While Uber and Lyft were able to raise gobs of cash from venture capitalists and have multibillion dollar valuations on the public market, neither has reached profitability. That makes the contractor-driver model especially important to the businesses, allowing them to avoid costly benefits associated with employment, such as unemployment insurance.
The companies have warned they'd likely have to pass on increased costs of worker reclassification to consumers. Uber estimated in a blog post earlier this year that it would have to raise rider prices by 25% to 111% in parts of California to cover the costs.
The New York Times reported in August that both companies were considering a fleet-like model, similar to traditional taxis. Under that model, the companies would license their brands to operators like a franchise, according to the Times.
The proposition has significant implications for DoorDash and Instacart, both of which are reportedly preparing to go public. Like Uber and Lyft, these companies also rely heavily on gig workers for their delivery services. Without the passage of Prop 22, the companies would likely have had to worry about bigger expenses to hire workers as employees.
Critics like Rep. Ro Khanna, D-Calif., have said there's nothing written into current labor law stopping Uber and Lyft from providing flexibility to drivers while classifying them as employees. The companies have countered that the logistics of such a model would be untenable since it would be too difficult to track time worked.
The companies faced a setback in August when a trial judge granted a preliminary injunction forcing them to reclassify their drivers as employees, although that ruling has yet to go into effect as the case makes its way through the legal process.
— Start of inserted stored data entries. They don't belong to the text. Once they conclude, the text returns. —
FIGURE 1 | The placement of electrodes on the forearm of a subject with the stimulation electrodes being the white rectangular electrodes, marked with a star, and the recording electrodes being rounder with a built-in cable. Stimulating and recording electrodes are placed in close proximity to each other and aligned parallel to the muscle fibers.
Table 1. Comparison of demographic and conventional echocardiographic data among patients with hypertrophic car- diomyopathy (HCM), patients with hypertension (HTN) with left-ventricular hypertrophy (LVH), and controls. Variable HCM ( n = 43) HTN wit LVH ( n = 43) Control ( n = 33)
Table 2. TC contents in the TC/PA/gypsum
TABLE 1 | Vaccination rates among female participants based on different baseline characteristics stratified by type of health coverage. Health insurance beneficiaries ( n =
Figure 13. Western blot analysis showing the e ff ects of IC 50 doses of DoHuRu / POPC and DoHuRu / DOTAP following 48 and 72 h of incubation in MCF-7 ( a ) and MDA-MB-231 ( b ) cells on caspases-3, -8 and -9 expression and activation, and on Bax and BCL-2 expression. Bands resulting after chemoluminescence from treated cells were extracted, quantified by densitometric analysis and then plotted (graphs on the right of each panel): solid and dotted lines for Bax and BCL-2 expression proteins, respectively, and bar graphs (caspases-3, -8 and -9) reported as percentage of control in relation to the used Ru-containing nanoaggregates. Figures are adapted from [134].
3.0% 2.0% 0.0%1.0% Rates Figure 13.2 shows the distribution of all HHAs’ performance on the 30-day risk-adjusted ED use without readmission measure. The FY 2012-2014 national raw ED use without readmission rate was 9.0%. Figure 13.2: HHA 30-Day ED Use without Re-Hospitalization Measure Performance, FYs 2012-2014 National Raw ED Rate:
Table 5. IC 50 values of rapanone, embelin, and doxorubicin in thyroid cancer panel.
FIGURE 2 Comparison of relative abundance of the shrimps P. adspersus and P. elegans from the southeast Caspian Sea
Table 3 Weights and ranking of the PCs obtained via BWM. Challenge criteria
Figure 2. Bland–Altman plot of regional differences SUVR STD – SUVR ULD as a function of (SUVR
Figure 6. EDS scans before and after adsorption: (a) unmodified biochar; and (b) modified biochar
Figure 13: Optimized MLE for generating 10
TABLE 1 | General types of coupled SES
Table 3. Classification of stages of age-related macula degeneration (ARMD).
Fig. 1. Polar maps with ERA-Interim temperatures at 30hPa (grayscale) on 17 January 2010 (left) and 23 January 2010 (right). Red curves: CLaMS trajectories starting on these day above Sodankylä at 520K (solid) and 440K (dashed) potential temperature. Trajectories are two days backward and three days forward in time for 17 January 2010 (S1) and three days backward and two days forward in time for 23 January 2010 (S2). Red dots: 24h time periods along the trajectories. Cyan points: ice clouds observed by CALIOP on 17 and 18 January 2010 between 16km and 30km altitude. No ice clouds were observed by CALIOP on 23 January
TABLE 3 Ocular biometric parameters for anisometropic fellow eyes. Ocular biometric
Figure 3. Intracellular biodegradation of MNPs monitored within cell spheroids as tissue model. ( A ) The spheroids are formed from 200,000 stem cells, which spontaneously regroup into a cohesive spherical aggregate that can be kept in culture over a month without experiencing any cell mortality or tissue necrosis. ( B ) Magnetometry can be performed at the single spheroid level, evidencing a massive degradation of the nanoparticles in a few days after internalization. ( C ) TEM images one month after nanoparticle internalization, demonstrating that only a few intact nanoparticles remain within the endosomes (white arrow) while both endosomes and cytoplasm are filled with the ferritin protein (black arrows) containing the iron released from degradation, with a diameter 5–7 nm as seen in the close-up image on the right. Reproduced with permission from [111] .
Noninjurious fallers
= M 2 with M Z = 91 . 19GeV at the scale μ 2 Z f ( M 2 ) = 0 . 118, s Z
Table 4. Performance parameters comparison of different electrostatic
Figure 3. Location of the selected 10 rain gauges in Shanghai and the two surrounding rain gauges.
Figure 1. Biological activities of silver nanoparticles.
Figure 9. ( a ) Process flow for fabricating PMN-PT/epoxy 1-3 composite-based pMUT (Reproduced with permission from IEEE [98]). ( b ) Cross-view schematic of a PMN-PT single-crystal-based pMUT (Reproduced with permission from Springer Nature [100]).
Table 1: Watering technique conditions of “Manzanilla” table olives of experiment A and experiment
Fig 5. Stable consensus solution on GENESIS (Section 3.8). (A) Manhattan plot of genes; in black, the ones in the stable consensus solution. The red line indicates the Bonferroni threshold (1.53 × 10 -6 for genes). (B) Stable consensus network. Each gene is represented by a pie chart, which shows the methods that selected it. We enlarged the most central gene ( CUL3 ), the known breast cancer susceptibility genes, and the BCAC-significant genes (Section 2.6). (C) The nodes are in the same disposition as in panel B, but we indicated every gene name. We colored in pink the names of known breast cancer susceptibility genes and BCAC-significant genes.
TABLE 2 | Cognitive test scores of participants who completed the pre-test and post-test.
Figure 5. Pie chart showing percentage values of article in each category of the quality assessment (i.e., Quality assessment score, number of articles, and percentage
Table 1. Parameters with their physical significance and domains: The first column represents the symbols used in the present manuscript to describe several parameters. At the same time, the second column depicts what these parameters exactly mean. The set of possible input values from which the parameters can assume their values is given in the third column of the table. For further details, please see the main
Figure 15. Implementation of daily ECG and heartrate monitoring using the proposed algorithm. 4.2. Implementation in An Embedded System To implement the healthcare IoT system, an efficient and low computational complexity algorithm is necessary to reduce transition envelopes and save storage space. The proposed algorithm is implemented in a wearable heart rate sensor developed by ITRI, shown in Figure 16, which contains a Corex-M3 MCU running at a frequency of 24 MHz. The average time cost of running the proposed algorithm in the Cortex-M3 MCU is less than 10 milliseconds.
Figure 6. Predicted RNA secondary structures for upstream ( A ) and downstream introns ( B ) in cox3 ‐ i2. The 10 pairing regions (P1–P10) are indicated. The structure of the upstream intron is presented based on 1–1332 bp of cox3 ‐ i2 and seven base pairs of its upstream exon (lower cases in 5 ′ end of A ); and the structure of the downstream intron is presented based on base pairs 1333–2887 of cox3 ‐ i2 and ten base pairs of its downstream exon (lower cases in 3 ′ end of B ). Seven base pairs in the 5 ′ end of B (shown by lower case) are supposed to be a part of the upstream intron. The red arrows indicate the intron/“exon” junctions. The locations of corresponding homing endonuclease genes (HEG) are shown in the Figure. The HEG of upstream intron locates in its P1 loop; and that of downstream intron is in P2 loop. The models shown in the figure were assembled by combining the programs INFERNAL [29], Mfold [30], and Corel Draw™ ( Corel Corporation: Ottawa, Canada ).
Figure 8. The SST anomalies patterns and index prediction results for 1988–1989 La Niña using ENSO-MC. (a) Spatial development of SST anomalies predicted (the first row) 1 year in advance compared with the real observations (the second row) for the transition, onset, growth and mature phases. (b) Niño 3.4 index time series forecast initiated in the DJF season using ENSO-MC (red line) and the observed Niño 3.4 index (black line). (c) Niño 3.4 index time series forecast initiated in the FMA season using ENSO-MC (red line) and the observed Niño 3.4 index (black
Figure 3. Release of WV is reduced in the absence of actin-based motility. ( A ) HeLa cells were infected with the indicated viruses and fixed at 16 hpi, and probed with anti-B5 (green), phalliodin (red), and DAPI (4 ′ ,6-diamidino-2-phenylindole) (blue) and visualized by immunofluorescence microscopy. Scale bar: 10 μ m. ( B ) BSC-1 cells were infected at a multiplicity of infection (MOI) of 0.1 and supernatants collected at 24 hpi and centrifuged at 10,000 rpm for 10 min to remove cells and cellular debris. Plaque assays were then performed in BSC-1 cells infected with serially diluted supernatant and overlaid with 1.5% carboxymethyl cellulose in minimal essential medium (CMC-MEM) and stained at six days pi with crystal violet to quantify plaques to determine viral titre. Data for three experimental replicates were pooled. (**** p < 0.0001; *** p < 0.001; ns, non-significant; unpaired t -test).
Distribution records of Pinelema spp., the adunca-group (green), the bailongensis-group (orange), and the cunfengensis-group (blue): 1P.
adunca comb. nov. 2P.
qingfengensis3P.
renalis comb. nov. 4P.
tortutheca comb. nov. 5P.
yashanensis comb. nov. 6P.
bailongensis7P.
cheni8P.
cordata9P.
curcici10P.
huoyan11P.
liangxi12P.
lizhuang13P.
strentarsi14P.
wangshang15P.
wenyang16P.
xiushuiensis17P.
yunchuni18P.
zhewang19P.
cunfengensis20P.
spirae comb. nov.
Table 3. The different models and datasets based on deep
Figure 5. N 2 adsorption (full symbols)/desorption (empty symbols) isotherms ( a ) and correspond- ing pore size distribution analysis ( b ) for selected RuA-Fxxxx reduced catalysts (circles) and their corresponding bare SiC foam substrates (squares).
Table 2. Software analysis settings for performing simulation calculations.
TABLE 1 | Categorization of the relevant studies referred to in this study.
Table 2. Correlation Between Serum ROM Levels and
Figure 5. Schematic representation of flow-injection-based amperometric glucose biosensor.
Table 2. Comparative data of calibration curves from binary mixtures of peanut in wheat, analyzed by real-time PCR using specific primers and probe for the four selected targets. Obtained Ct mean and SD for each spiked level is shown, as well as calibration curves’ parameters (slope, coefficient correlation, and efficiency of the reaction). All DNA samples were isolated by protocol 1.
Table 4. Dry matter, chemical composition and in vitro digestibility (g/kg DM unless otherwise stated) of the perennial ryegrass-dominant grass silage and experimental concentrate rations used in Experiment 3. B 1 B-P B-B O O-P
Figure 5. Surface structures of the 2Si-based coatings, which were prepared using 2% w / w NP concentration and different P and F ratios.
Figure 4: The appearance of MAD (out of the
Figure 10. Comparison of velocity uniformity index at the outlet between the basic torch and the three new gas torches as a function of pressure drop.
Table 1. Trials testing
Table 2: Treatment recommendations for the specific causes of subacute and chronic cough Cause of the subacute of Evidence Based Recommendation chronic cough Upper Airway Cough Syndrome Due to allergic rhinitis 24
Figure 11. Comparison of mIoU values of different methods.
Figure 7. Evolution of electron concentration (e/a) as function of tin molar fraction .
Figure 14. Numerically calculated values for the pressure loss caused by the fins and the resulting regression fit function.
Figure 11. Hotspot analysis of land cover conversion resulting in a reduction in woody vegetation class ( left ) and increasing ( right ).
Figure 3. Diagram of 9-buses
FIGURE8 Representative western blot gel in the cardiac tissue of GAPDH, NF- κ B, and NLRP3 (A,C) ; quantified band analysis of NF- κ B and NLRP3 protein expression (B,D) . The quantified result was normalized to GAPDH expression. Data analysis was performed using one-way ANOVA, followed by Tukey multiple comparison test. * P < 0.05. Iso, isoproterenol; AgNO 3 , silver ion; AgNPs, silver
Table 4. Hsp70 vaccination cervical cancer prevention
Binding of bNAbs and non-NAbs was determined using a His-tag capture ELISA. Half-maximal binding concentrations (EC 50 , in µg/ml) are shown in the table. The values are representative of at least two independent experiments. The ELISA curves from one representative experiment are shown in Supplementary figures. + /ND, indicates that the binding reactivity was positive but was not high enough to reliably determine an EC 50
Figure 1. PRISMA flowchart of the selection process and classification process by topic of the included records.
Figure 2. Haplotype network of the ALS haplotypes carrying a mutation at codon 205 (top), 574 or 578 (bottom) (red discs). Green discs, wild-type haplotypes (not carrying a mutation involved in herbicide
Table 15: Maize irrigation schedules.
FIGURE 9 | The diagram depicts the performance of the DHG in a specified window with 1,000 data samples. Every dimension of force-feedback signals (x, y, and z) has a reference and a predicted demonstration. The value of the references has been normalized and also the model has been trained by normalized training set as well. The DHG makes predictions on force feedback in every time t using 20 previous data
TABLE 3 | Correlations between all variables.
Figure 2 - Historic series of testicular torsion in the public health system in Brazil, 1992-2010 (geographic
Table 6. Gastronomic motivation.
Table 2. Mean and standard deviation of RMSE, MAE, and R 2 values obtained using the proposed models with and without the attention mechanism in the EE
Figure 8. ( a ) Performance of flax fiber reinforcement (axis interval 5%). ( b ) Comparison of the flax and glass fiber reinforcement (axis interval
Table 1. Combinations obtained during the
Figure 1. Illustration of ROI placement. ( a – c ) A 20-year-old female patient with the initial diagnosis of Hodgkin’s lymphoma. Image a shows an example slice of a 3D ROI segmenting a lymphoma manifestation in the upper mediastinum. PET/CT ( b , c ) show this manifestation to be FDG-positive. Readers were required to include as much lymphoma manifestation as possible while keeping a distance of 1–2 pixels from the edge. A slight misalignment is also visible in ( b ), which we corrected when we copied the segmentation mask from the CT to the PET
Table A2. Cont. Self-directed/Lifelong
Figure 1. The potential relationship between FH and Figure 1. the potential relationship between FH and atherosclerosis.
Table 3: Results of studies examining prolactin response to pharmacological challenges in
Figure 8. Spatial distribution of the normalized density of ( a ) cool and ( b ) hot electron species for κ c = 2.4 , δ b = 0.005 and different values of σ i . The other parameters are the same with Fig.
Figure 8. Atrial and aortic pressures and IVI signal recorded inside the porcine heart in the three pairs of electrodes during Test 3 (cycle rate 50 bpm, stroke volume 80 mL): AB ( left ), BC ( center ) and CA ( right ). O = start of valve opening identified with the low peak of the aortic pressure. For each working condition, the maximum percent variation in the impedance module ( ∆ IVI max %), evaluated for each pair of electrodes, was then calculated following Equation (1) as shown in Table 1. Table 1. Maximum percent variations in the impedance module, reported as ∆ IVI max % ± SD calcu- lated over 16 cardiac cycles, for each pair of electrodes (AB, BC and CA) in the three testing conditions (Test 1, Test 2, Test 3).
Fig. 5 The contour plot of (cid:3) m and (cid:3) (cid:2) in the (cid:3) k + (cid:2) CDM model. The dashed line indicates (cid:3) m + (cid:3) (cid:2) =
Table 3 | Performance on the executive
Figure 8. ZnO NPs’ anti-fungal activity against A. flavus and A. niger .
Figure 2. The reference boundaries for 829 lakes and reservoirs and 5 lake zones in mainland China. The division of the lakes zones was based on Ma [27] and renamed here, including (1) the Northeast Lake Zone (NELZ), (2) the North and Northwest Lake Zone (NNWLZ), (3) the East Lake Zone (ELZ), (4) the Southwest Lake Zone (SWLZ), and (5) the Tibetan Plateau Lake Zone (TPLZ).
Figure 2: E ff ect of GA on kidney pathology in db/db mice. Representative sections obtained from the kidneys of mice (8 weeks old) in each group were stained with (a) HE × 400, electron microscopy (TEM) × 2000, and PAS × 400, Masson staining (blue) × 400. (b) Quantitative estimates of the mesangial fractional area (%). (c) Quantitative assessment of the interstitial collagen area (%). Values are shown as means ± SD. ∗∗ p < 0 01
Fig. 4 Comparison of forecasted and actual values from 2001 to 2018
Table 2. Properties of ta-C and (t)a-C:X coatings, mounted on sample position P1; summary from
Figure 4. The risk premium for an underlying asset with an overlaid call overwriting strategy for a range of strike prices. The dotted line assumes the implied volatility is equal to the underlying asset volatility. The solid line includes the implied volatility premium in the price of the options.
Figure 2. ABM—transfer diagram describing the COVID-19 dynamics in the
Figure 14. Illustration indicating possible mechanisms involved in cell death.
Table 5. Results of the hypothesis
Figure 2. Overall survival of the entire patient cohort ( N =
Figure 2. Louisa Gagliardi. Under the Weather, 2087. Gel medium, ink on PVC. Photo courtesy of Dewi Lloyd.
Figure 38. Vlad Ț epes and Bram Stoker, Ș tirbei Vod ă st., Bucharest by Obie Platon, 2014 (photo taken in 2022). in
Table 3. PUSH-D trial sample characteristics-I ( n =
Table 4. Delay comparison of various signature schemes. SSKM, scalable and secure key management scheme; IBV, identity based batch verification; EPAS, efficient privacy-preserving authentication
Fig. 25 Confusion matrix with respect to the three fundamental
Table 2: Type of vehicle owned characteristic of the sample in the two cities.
The lawsuit's fate is unclear now that the ballot measure has passed.
"In a historic election, California drivers sent a clear message that we want to be independent, and that what's best for us is a new approach that preserves our independence while providing new benefits," Bay Area rideshare driver Jimmy Strano said in a statement shared by Yes on 22, a committee funded by Uber, Lyft and DoorDash.
A Lyft spokesperson deferred to the statements from Yes on 22. Representatives from Uber and the California attorney general's office did not immediately respond to requests for comment.